> **What you should do**
Print the data exactly, leaving nothing out.

━━━━━ Information given ━━━━━

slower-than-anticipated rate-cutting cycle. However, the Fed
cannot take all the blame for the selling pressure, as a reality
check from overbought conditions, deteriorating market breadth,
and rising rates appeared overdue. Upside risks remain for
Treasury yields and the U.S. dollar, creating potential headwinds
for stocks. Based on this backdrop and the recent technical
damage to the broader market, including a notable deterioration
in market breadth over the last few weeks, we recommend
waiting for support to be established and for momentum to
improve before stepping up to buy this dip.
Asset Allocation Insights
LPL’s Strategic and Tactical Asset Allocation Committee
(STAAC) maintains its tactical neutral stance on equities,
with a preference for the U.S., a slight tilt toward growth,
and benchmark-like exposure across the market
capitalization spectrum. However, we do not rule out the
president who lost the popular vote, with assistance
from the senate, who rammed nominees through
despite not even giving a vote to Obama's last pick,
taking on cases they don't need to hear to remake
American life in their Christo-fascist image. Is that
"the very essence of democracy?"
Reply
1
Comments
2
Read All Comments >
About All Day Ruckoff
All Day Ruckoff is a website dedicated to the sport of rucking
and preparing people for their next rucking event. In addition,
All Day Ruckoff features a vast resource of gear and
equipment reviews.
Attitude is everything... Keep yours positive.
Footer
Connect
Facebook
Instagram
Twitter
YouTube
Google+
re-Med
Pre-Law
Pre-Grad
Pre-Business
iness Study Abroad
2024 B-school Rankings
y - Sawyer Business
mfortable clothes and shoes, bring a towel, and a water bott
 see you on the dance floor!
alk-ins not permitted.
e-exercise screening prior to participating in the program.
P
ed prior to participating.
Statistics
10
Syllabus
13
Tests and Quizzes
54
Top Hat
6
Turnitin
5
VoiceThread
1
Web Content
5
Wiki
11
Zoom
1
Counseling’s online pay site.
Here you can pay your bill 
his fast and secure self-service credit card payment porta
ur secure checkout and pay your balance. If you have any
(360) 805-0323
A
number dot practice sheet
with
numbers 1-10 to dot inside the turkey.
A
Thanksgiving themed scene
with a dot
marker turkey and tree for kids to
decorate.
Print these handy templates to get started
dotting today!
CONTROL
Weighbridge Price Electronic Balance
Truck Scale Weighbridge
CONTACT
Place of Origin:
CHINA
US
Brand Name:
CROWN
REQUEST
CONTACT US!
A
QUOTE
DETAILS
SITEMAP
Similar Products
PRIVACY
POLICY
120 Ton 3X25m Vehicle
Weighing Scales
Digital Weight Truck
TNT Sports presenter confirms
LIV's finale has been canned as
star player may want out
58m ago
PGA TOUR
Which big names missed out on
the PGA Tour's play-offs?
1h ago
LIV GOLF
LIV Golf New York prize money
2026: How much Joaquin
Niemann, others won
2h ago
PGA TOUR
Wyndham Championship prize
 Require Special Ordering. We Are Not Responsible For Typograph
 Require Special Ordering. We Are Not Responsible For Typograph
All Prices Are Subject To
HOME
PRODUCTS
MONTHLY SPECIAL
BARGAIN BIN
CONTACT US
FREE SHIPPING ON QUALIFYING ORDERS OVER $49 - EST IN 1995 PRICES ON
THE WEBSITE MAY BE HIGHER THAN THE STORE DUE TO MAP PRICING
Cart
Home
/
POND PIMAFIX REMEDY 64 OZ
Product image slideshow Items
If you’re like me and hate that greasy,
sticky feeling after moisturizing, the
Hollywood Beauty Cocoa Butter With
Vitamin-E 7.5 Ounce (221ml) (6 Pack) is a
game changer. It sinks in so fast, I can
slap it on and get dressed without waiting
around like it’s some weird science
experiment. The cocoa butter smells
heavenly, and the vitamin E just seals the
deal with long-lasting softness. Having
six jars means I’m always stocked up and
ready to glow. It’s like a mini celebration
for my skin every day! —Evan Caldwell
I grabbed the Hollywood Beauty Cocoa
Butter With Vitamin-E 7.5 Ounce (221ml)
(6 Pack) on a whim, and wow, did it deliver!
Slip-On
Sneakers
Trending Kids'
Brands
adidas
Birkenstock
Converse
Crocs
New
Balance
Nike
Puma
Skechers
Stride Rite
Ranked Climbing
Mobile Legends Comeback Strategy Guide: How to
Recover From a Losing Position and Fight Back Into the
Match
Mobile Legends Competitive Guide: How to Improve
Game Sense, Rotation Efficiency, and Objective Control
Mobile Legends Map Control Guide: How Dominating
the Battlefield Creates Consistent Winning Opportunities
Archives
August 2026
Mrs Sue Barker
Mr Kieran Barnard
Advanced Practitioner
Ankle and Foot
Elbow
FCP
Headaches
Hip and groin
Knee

━━━━━

> **Result of this task**
slower-than-anticipated rate-cutting cycle. However, the Fed
cannot take all the blame for the selling pressure, as a reality
check from overbought conditions, deteriorating market breadth,
and rising rates appeared overdue. Upside risks remain for
Treasury yields and the U.S. dollar, creating potential headwinds
for stocks. Based on this backdrop and the recent technical
damage to the broader market, including a notable deterioration
in market breadth over the last few weeks, we recommend
waiting for support to be established and for momentum to
improve before stepping up to buy this dip.
Asset Allocation Insights
LPL’s Strategic and Tactical Asset Allocation Committee
(STAAC) maintains its tactical neutral stance on equities,
with a preference for the U.S., a slight tilt toward growth,
and benchmark-like exposure across the market
capitalization spectrum. However, we do not rule out the
president who lost the popular vote, with assistance
from the senate, who rammed nominees through
despite not even giving a vote to Obama's last pick,
taking on cases they don't need to hear to remake
American life in their Christo-fascist image. Is that
"the very essence of democracy?"
Reply
1
Comments
2
Read All Comments >
About All Day Ruckoff
All Day Ruckoff is a website dedicated to the sport of rucking
and preparing people for their next rucking event. In addition,
All Day Ruckoff features a vast resource of gear and
equipment reviews.
Attitude is everything... Keep yours positive.
Footer
Connect
Facebook
Instagram
Twitter
YouTube
Google+
re-Med
Pre-Law
Pre-Grad
Pre-Business
iness Study Abroad
2024 B-school Rankings
y - Sawyer Business
mfortable clothes and shoes, bring a towel, and a water bott
 see you on the dance floor!
alk-ins not permitted.
e-exercise screening prior to participating in the program.
P
ed prior to participating.
Statistics
10
Syllabus
13
Tests and Quizzes
54
Top Hat
6
Turnitin
5
VoiceThread
1
Web Content
5
Wiki
11
Zoom
1
Counseling’s online pay site.
Here you can pay your bill 
his fast and secure self-service credit card payment porta
ur secure checkout and pay your balance. If you have any
(360) 805-0323
A
number dot practice sheet
with
numbers 1-10 to dot inside the turkey.
A
Thanksgiving themed scene
with a dot
marker turkey and tree for kids to
decorate.
Print these handy templates to get started
dotting today!
CONTROL
Weighbridge Price Electronic Balance
Truck Scale Weighbridge
CONTACT
Place of Origin:
CHINA
US
Brand Name:
CROWN
REQUEST
CONTACT US!
A
QUOTE
DETAILS
SITEMAP
Similar Products
PRIVACY
POLICY
120 Ton 3X25m Vehicle
Weighing Scales
Digital Weight Truck
TNT Sports presenter confirms
LIV's finale has been canned as
star player may want out
58m ago
PGA TOUR
Which big names missed out on
the PGA Tour's play-offs?
1h ago
LIV GOLF
LIV Golf New York prize money
2026: How much Joaquin
Niemann, others won
2h ago
PGA TOUR
Wyndham Championship prize
 Require Special Ordering. We Are Not Responsible For Typograph
 Require Special Ordering. We Are Not Responsible For Typograph
All Prices Are Subject To
HOME
PRODUCTS
MONTHLY SPECIAL
BARGAIN BIN
CONTACT US
FREE SHIPPING ON QUALIFYING ORDERS OVER $49 - EST IN 1995 PRICES ON
THE WEBSITE MAY BE HIGHER THAN THE STORE DUE TO MAP PRICING
Cart
Home
/
POND PIMAFIX REMEDY 64 OZ
Product image slideshow Items
If you’re like me and hate that greasy,
sticky feeling after moisturizing, the
Hollywood Beauty Cocoa Butter With
Vitamin-E 7.5 Ounce (221ml) (6 Pack) is a
game changer. It sinks in so fast, I can
slap it on and get dressed without waiting
around like it’s some weird science
experiment. The cocoa butter smells
heavenly, and the vitamin E just seals the
deal with long-lasting softness. Having
six jars means I’m always stocked up and
ready to glow. It’s like a mini celebration
for my skin every day! —Evan Caldwell
I grabbed the Hollywood Beauty Cocoa
Butter With Vitamin-E 7.5 Ounce (221ml)
(6 Pack) on a whim, and wow, did it deliver!
Slip-On
Sneakers
Trending Kids'
Brands
adidas
Birkenstock
Converse
Crocs
New
Balance
Nike
Puma
Skechers
Stride Rite
Ranked Climbing
Mobile Legends Comeback Strategy Guide: How to
Recover From a Losing Position and Fight Back Into the
Match
Mobile Legends Competitive Guide: How to Improve
Game Sense, Rotation Efficiency, and Objective Control
Mobile Legends Map Control Guide: How Dominating
the Battlefield Creates Consistent Winning Opportunities
Archives
August 2026
Mrs Sue Barker
Mr Kieran Barnard
Advanced Practitioner
Ankle and Foot
Elbow
FCP
Headaches
Hip and groin
Knee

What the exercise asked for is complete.